Il principale trucco è nel presentare l’economia come una scienza naturale e non come una costruzione umana fatta di scelte tra alternative possibili.
Una volta fatto questo passo però non tutto quadra lo stesso, si parla di un ‘quasi esatto’ che significa errato, in un ambito che appartiene ai sistemi complessi è soggetto al noto effetto farfalla che amplifica a dismisura le conseguenze di piccole variazioni, questa scienza quasi-esatta è però così certa, secondo Tabellini, da giustificarne l’imposizione coatta degli assunti e a relegare nella geenna delle idee sbagliate per definizione gli argomenti contrari, e così anche le teorie alternative anziché sistemi possibili diventano pregiudizi. Un orecchio allenato (come dovrebbero essercene qui su CS) riconosce subito la posizione scientista di origine positivista che nega legittimità a ogni pensiero diverso dal proprio accusandolo di essere un’ideologia, ma poi esso stesso si pone come ideologia unica che per geniale definizione si pone come non ideologica.

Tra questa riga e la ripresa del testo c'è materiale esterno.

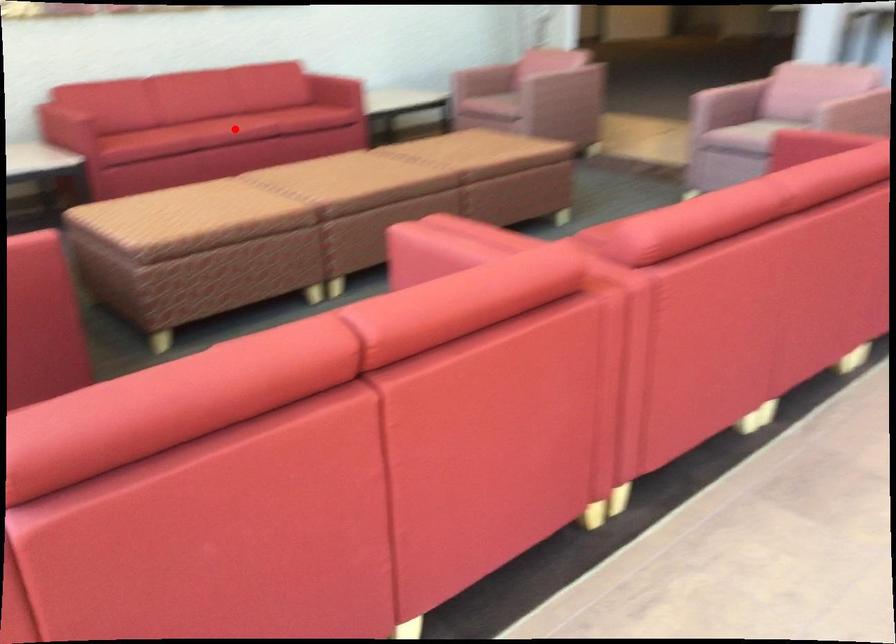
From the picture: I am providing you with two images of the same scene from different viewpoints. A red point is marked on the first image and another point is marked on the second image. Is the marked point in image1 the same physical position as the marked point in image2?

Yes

Appena assunto il ruolo di depositari di una scienza naturale esatta, con un mirabile salto di orwelliano bipensiero, ci avvertono di non prendercela con loro se poi i timori dei negazionisti dovessero rivelarsi fondati perché questa scienza quasi-esatta di fatto non è poi così esatta:
…gli economisti non devono vendere false certezze. L’economia ha molte implicazioni rilevanti per la politica economica, e ormai ci sono tante conoscenze pratiche che possono informare le decisioni politiche. Tuttavia, in economia non vi sono leggi universali che valgono con esattezza e precisione e la nostra capacità di prevedere le conseguenze di specifiche azioni è comunque limitata.
Quindi la scienza economica di Tabellini (meglio Lascienza) si dichiara infine essere per quello che è, cioè un’ideologia che pretende di non esserlo, che deve essere accettata senza esitazioni e che rigetta ogni possibilità di critica.
Questa è l’essenza dei governi tecnici, o meglio della “Scientocrazia” già denunciata su queste pagine dal 2012, ma le affermazioni del bocconiano sono ancor più interessanti in quanto, come fa giustamente osservare Blondet, su La Stampa viene indicato come il prototipo del candidato ideale a Palazzo Chigi, allora alla citazione che Tabellini fa di Pierre Cahuc et André Zylberberg contrappongo quella di un autore come Alain Deneault e il suo prezioso “La mediocrazia”:
Eppure rovesciare i poteri e le istituzioni che recano grave danno alla cosa comune, ossia fare la rivoluzione, è un’urgenza primaria…
Pensare la rivoluzione senza romanticismo presuppone di non coltivare nessun preconcetto insindacabile su ciò che la rivoluzione stessa deve essere. Più che precisare una tattica esclusiva o un movimento programmatico della storia, si tratta di riconoscere in questa parola un fatto necessario, un agire mirato a por fine a determinati fenomeni sociali, economici, politici.